Available data:
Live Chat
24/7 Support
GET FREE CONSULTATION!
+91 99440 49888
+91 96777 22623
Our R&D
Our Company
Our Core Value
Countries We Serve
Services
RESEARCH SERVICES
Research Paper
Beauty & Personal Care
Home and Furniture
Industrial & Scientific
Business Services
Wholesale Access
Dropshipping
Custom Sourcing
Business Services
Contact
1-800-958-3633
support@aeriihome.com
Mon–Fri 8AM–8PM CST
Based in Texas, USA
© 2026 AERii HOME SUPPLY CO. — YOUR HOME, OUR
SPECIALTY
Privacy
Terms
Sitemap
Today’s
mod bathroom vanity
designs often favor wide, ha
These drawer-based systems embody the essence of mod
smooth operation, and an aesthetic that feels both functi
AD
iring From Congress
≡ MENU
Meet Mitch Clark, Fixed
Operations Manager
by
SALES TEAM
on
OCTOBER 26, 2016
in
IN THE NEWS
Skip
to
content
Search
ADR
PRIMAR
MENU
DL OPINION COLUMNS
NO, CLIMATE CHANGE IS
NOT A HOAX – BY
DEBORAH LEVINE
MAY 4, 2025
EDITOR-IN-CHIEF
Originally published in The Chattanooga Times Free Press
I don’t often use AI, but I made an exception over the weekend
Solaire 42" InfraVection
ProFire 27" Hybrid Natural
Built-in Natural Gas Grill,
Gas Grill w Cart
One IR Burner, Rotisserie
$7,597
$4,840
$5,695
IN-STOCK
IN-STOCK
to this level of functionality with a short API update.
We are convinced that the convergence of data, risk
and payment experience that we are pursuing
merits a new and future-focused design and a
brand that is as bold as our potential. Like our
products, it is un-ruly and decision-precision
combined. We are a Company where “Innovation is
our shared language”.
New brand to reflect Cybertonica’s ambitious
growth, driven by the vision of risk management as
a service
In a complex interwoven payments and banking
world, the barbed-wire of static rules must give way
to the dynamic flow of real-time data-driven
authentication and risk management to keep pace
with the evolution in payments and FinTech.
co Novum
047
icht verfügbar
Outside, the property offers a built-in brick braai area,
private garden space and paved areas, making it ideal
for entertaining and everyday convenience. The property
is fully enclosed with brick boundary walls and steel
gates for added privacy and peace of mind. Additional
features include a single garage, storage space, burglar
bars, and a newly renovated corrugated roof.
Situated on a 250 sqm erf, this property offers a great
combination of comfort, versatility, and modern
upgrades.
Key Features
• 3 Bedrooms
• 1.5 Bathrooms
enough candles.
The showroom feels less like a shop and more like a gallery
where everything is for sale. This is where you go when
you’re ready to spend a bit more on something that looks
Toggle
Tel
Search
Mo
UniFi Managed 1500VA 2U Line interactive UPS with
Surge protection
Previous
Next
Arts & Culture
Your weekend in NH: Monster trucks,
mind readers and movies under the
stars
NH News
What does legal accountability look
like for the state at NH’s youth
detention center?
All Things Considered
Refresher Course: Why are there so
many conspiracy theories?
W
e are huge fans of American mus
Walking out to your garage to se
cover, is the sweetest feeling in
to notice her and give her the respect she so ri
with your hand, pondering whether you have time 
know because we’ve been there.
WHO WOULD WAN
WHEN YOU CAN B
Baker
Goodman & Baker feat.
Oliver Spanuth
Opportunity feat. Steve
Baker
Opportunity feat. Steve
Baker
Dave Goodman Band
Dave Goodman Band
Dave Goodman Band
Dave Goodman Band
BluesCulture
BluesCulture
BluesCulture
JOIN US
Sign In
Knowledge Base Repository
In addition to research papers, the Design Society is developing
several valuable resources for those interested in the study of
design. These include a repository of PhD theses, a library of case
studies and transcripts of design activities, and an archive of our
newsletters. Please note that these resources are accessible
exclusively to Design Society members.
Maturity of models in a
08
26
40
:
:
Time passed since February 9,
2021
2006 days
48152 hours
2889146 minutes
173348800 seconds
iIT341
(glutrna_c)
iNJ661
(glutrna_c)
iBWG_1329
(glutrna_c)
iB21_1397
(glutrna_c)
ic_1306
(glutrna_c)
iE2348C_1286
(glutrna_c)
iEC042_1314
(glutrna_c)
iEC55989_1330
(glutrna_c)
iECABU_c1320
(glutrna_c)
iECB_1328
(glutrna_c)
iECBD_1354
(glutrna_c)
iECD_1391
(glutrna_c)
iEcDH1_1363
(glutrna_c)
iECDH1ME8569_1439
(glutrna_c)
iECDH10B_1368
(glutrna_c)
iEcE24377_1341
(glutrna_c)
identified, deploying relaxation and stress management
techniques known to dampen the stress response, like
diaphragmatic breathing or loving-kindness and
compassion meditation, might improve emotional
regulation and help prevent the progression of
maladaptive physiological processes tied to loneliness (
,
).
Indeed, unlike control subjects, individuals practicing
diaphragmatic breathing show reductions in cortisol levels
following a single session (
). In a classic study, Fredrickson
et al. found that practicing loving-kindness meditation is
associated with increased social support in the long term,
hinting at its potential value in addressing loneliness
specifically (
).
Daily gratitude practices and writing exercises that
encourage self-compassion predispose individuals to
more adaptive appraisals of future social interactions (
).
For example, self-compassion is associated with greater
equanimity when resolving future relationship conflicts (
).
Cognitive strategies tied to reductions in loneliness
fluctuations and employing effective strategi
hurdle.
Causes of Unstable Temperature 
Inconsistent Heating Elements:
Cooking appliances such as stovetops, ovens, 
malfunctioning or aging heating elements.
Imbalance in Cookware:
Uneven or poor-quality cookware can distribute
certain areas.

Exercise:
Within the material, find all lines that hold the word "there" and show them.

Answer space:
Refresher Course: Why are there so
know because we’ve been there.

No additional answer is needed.